Wrong! There’s a slim chance your landing page layout was perfectly designed out of pure luck. If an A/B test of button shape, text color, or a number of other changes could produce even slightly better results, why not test it? It’s possible that all this time, your marketing funnel has been limiting itself by a lack of testing.

Let’s say you are testing engagement throughout the user journey, and using A/B tests to differentiate between the two options your team hypothesizes will improve engagement. This is a great test to determine which of the two options performs best, but what about compared to the original version?

Many people assume they can use data from the previous period as a baseline comparison for their A/B tests in another period, but this produces unreliable results. If last month, for example, the feature had the original UI and received standard site traffic from qualified visitors. This month, however, you are A/B testing two options for the new UI, and the site received some unforeseen publicity, driving higher than normal site traffic from unqualified visitors.

Looking at the raw conversion numbers may lead you to think the original UI outperformed the tests, but what the data doesn’t communicate, is how much less likely the unqualified visitors were to convert. This is where a control group would have come in handy.

The inclusion of a control group within the same testing period of your split test will ensure that the best option is clear. In the case of our feature test example, a third of the site traffic will see no UI changes, a third of the traffic will see option B, and a third option A.

After the tests have been completed, the option with the highest level of engagement will be the clear winner. From there, you can use that as your control group to test two other options. This iterative process will ensure your B2B funnel is optimized for success.

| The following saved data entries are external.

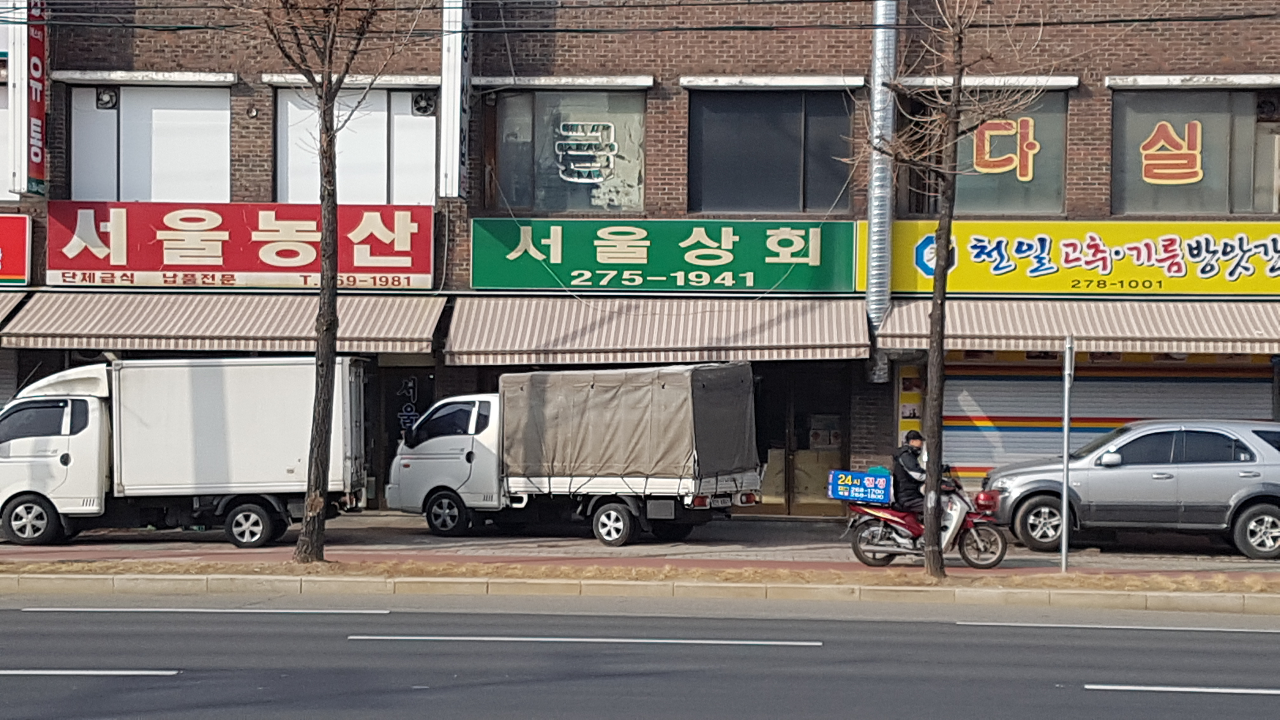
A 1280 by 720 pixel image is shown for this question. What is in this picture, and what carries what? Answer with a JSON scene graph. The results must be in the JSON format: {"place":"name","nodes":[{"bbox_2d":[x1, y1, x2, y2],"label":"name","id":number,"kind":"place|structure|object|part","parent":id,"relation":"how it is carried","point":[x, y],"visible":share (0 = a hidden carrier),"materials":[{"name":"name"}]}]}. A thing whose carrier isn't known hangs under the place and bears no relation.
{"place":"outdoors","nodes":[
{"label":"outdoors","id":0,"kind":"place"},
{"bbox_2d":[0,514,1279,587],"label":"pavement","id":1,"kind":"structure","parent":0,"point":[816,526],"materials":[{"name":"grey"}]},
{"bbox_2d":[0,355,372,548],"label":"white truck","id":2,"kind":"object","parent":1,"relation":"on","point":[93,412],"visible":0.98,"materials":[{"name":"white metal"}]},
{"label":"wheel","id":3,"kind":"part","parent":2,"relation":"part of","materials":[{"name":"rubber"}]},
{"label":"wheel","id":4,"kind":"part","parent":2,"relation":"part of","materials":[{"name":"rubber"}]},
{"bbox_2d":[386,362,762,547],"label":"white truck","id":5,"kind":"object","parent":1,"relation":"on","point":[440,444],"visible":0.95,"materials":[{"name":"metal"}]},
{"label":"wheel","id":6,"kind":"part","parent":5,"relation":"part of","materials":[{"name":"black rubber"}]},
{"label":"wheel","id":7,"kind":"part","parent":5,"relation":"part of","materials":[{"name":"black rubber"}]},
{"bbox_2d":[499,362,758,483],"label":"tarpaulin","id":8,"kind":"object","parent":5,"relation":"on","point":[531,460],"visible":0.93,"materials":[{"name":"grey fabric"}]},
{"bbox_2d":[841,466,1009,569],"label":"motorcycle","id":9,"kind":"object","parent":1,"relation":"on","point":[896,520],"visible":0.75,"materials":[{"name":"red metal"}]},
{"bbox_2d":[827,468,894,504],"label":"box","id":10,"kind":"object","parent":9,"relation":"on","point":[883,483],"visible":0.97,"materials":[{"name":"blue plastic"}]},
{"bbox_2d":[890,430,928,515],"label":"man","id":11,"kind":"object","parent":9,"relation":"on","point":[910,460],"visible":0.68},
{"bbox_2d":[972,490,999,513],"label":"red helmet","id":12,"kind":"object","parent":9,"relation":"attached to","point":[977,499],"visible":0.78,"materials":[{"name":"red plastic"}]},
{"bbox_2d":[1059,335,1075,570],"label":"sign pole","id":13,"kind":"object","parent":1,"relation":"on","point":[1063,547],"visible":0.97,"materials":[{"name":"metal"}]},
{"bbox_2d":[980,419,1279,559],"label":"silver suv","id":14,"kind":"object","parent":1,"relation":"on","point":[1040,499],"visible":0.99,"materials":[{"name":"metal"}]},
{"bbox_2d":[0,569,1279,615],"label":"curb","id":15,"kind":"structure","parent":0,"point":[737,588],"materials":[{"name":"beige concrete"}]},
{"bbox_2d":[0,557,1279,595],"label":"grass strip","id":16,"kind":"object","parent":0,"point":[1130,579],"visible":0.71,"materials":[{"name":"brown"}]},
{"bbox_2d":[239,0,405,563],"label":"tree","id":17,"kind":"object","parent":16,"relation":"on","point":[325,378],"visible":0.99,"materials":[{"name":"brown plant"}]},
{"bbox_2d":[857,0,1046,577],"label":"tree","id":18,"kind":"object","parent":16,"relation":"on","point":[954,94],"visible":0.99,"materials":[{"name":"plant"}]},
{"bbox_2d":[0,0,1279,515],"label":"brick building","id":19,"kind":"structure","parent":0,"point":[1091,74],"materials":[{"name":"red brick"}]},
{"bbox_2d":[0,78,13,202],"label":"window","id":20,"kind":"structure","parent":19,"relation":"in","point":[1,145],"materials":[{"name":"white"}]},
{"bbox_2d":[0,289,28,329],"label":"awning","id":21,"kind":"object","parent":19,"relation":"attached to","point":[1,305],"visible":0.53,"materials":[{"name":"beige fabric"}]},
{"bbox_2d":[0,212,32,285],"label":"red sign","id":22,"kind":"object","parent":19,"relation":"attached to","point":[24,248],"visible":0.97,"materials":[{"name":"red plastic"}]},
{"bbox_2d":[8,0,47,195],"label":"vertical sign","id":23,"kind":"object","parent":19,"relation":"attached to","point":[38,99],"visible":0.82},
{"bbox_2d":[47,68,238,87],"label":"window lintel","id":24,"kind":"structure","parent":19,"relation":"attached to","point":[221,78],"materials":[{"name":"white concrete"}]},
{"bbox_2d":[67,77,232,199],"label":"window","id":25,"kind":"structure","parent":19,"relation":"in","point":[202,136],"materials":[{"name":"white"}]},
{"bbox_2d":[94,87,118,109],"label":"exhaust fan","id":26,"kind":"object","parent":25,"relation":"in","point":[105,103],"visible":0.96,"materials":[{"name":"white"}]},
{"bbox_2d":[0,288,445,355],"label":"awning","id":27,"kind":"object","parent":19,"relation":"attached to","point":[103,332],"visible":0.75,"materials":[{"name":"beige fabric"}]},
{"bbox_2d":[53,201,435,288],"label":"red sign","id":28,"kind":"object","parent":19,"relation":"attached to","point":[235,268],"visible":0.9,"materials":[{"name":"red plastic"}]},
{"bbox_2d":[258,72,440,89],"label":"window lintel","id":29,"kind":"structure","parent":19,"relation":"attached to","point":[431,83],"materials":[{"name":"white concrete"}]},
{"bbox_2d":[272,80,440,204],"label":"window","id":30,"kind":"structure","parent":19,"relation":"in","point":[383,183],"materials":[{"name":"white"}]},
{"bbox_2d":[411,91,436,115],"label":"exhaust fan","id":31,"kind":"object","parent":30,"relation":"in","point":[422,108],"visible":0.96,"materials":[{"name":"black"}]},
{"bbox_2d":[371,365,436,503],"label":"door","id":32,"kind":"structure","parent":19,"relation":"in","point":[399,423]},
{"bbox_2d":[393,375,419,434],"label":"door lettering","id":33,"kind":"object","parent":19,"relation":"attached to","point":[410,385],"visible":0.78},
{"bbox_2d":[440,0,470,200],"label":"vertical sign","id":34,"kind":"object","parent":19,"relation":"attached to","point":[459,60],"visible":0.88,"materials":[{"name":"white plastic"}]},
{"bbox_2d":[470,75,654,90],"label":"window lintel","id":35,"kind":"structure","parent":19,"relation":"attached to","point":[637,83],"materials":[{"name":"white concrete"}]},
{"bbox_2d":[484,82,649,211],"label":"window","id":36,"kind":"structure","parent":19,"relation":"in","point":[545,200],"materials":[{"name":"glass"}]},
{"bbox_2d":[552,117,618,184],"label":"window lettering","id":37,"kind":"object","parent":36,"relation":"attached to","point":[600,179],"visible":0.99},
{"bbox_2d":[0,0,1279,32],"label":"power line","id":38,"kind":"object","parent":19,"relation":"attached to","point":[556,30],"visible":0.97,"materials":[{"name":"plastic"}]},
{"bbox_2d":[442,296,870,366],"label":"awning","id":39,"kind":"object","parent":19,"relation":"attached to","point":[753,343],"visible":0.88,"materials":[{"name":"beige fabric"}]},
{"bbox_2d":[471,218,857,292],"label":"green shop sign","id":40,"kind":"object","parent":19,"relation":"attached to","point":[626,261],"visible":0.96,"materials":[{"name":"green plastic"}]},
{"bbox_2d":[683,82,860,213],"label":"window","id":41,"kind":"structure","parent":19,"relation":"in","point":[783,183],"materials":[{"name":"glass"}]},
{"bbox_2d":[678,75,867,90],"label":"window lintel","id":42,"kind":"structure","parent":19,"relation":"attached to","point":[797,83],"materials":[{"name":"white concrete"}]},
{"bbox_2d":[754,363,849,514],"label":"door","id":43,"kind":"structure","parent":19,"relation":"in","point":[843,453],"materials":[{"name":"brown glass"}]},
{"bbox_2d":[864,0,898,380],"label":"drainpipe","id":44,"kind":"object","parent":19,"relation":"attached to","point":[873,218],"visible":0.68,"materials":[{"name":"metal"}]},
{"bbox_2d":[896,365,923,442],"label":"poster","id":45,"kind":"object","parent":19,"relation":"attached to","point":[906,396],"visible":0.6,"materials":[{"name":"yellow paper"}]},
{"bbox_2d":[900,87,1071,214],"label":"window","id":46,"kind":"structure","parent":19,"relation":"in","point":[1017,204],"materials":[{"name":"glass"}]},
{"bbox_2d":[970,113,1037,180],"label":"window lettering","id":47,"kind":"object","parent":46,"relation":"attached to","point":[1031,151],"visible":0.96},
{"bbox_2d":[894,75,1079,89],"label":"window lintel","id":48,"kind":"structure","parent":19,"relation":"attached to","point":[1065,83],"materials":[{"name":"white concrete"}]},
{"bbox_2d":[867,220,1279,296],"label":"yellow sign","id":49,"kind":"object","parent":19,"relation":"attached to","point":[1260,284],"visible":0.85,"materials":[{"name":"yellow plastic"}]},
{"bbox_2d":[871,298,1279,356],"label":"awning","id":50,"kind":"object","parent":19,"relation":"attached to","point":[991,332],"visible":0.8,"materials":[{"name":"beige fabric"}]},
{"bbox_2d":[926,356,1273,480],"label":"roller shutter","id":51,"kind":"object","parent":19,"relation":"in","point":[1079,394],"visible":0.49,"materials":[{"name":"metal"}]},
{"bbox_2d":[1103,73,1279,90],"label":"window lintel","id":52,"kind":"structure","parent":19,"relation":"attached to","point":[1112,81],"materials":[{"name":"white concrete"}]},
{"bbox_2d":[1109,82,1279,213],"label":"window","id":53,"kind":"structure","parent":19,"relation":"in","point":[1202,204],"materials":[{"name":"glass"}]},
{"bbox_2d":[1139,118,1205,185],"label":"window lettering","id":54,"kind":"object","parent":53,"relation":"attached to","point":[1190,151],"visible":0.99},
{"bbox_2d":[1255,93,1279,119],"label":"exhaust fan","id":55,"kind":"object","parent":53,"relation":"in","point":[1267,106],"visible":0.97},
{"bbox_2d":[0,592,1279,719],"label":"road","id":56,"kind":"structure","parent":0,"point":[119,613],"materials":[{"name":"grey asphalt"}]},
{"bbox_2d":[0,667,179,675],"label":"road marking","id":57,"kind":"object","parent":56,"relation":"on","point":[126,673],"visible":0.98,"materials":[{"name":"paint"}]},
{"bbox_2d":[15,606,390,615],"label":"road marking","id":58,"kind":"object","parent":56,"relation":"on","point":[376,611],"visible":0.96,"materials":[{"name":"white paint"}]},
{"bbox_2d":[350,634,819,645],"label":"road marking","id":59,"kind":"object","parent":56,"relation":"on","point":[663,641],"visible":0.95,"materials":[{"name":"paint"}]},
{"bbox_2d":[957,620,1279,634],"label":"road marking","id":60,"kind":"object","parent":56,"relation":"on","point":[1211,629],"visible":0.96,"materials":[{"name":"paint"}]},
{"bbox_2d":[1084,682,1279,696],"label":"road marking","id":61,"kind":"object","parent":56,"relation":"on","point":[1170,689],"visible":0.98,"materials":[{"name":"white paint"}]},
{"bbox_2d":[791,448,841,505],"label":"cardboard box","id":62,"kind":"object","parent":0,"point":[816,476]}
]}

Examples of Companies Successfully Split Testing

Some companies are more data-driven than others. Reed Hastings, co-founder and CEO of Netflix, for example, famously established an ethos that everything must be tested before confidently rolling products and features out company wide.

Brian Chesky, the founder of Airbnb, has also inspired his team to take a data-driven approach to most decisions. Airbnb, however, has a unique starting point before scaling ideas. They first do things that don’t scale. In fact, Chesky has famously said they do everything by hand until it becomes painful.

Even though large companies can become set in their ways, yours doesn’t have to. Netflix and Airbnb are prime examples of large companies that will not allow their decisions to run on auto-pilot, or to rest on their laurels because they are on a path of continuous improvement.

As Brian Chesky says, you can also do things that don’t scale, like manually testing variations, to get an idea of what refinements should be made before rolling out a larger scale test. Enterprise-level companies must find a way to stay competitive in the current market and using control groups in your testing strategy is one way to achieve success.